Counseling and psychological support would be made available to students and faculty, he said.
Virginia Governor Glenn Youngkin said state officers were coordinating with the campus police department and local authorities.
"Please shelter in place while the authorities work to locate the suspect," he wrote on Twitter.
More than 2,000 miles to the west in the Rocky Mountain state of Idaho, police were investigating a separate incident in which four students were found dead Sunday in a home near the University of Idaho campus, believed to be the "victims of homicide."
Officers responded to a call in the town of Moscow, near the University of Idaho, about an unconscious individual.
"Upon arrival, officers discovered four individuals who were deceased," police said in a statement.
"It is with deep sadness that I share with you that the university was notified today of the death of four University of Idaho students living off-campus believed to be victims of homicide," University of Idaho president Scott Green said in a statement.
Meanwhile near Michigan's largest city Detroit, police were scouring Oakland University early Monday "to pursue two armed suspects on campus," the school said in a Twitter statement as they urged students and faculty to stay away.
School shootings are alarmingly common as part of a broader wave of gun violence in the United States, where the proliferation of firearms has skyrocketed in recent years.

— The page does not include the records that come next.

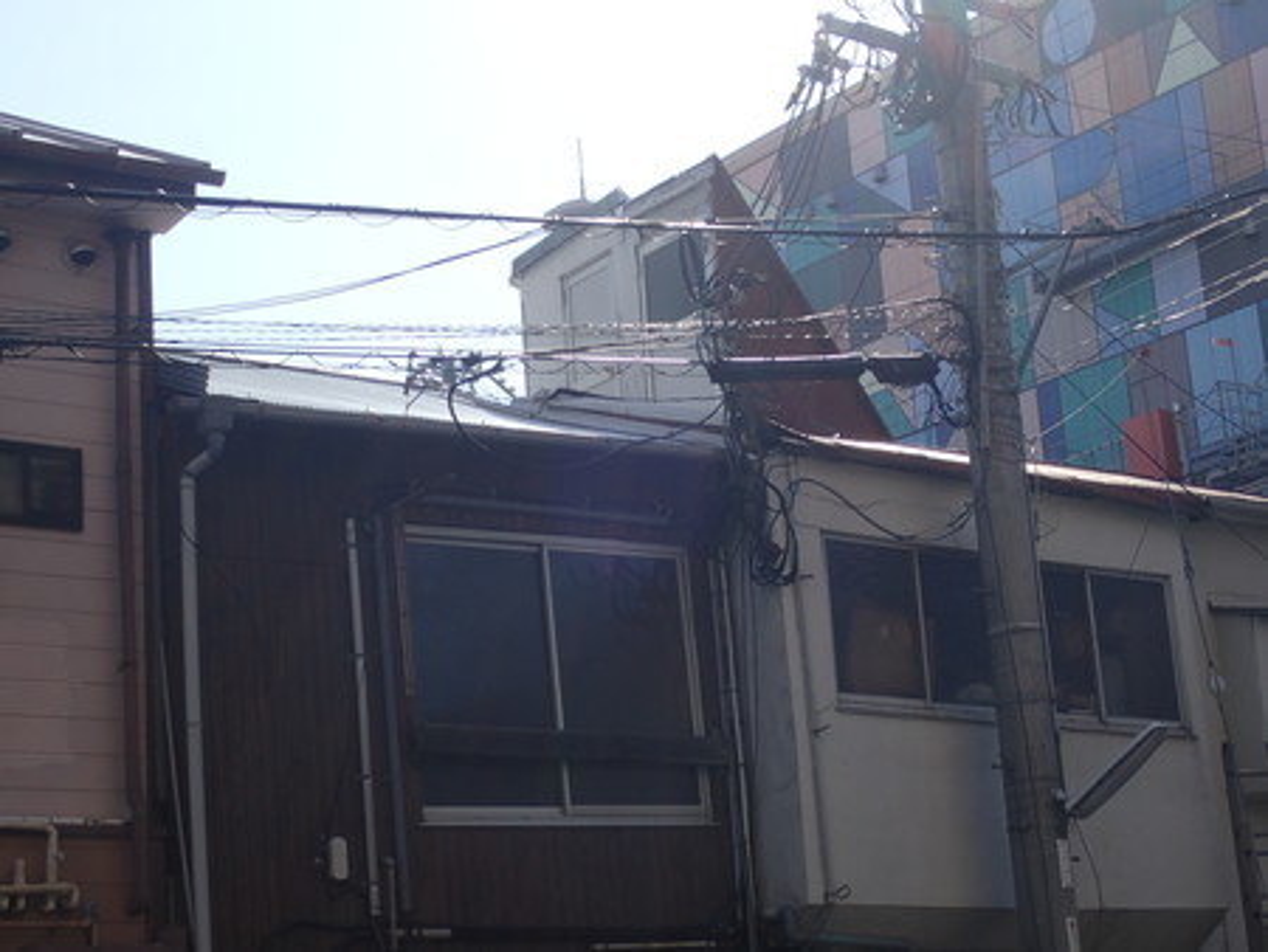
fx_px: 2382
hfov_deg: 29.8
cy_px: 476
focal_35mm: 65
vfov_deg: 22.6
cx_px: 634
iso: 100
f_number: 5
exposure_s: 1/500
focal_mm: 11.78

In May an 18-year-old gunman in Uvalde, Texas burst into Robb Elementary School and killed 19 students and two teachers, in an attack that shocked the nation and renewed calls for gun reform.
In 2007, Virginia Tech became the scene of the worst school shooting on record in the United States when a 23-year-old student killed 32 students and faculty members before committing suicide.
After Sunday's UVA shooting, US Senator Tim Kaine of Virginia said he was "heartbroken to hear of another Virginia community devastated by gun violence."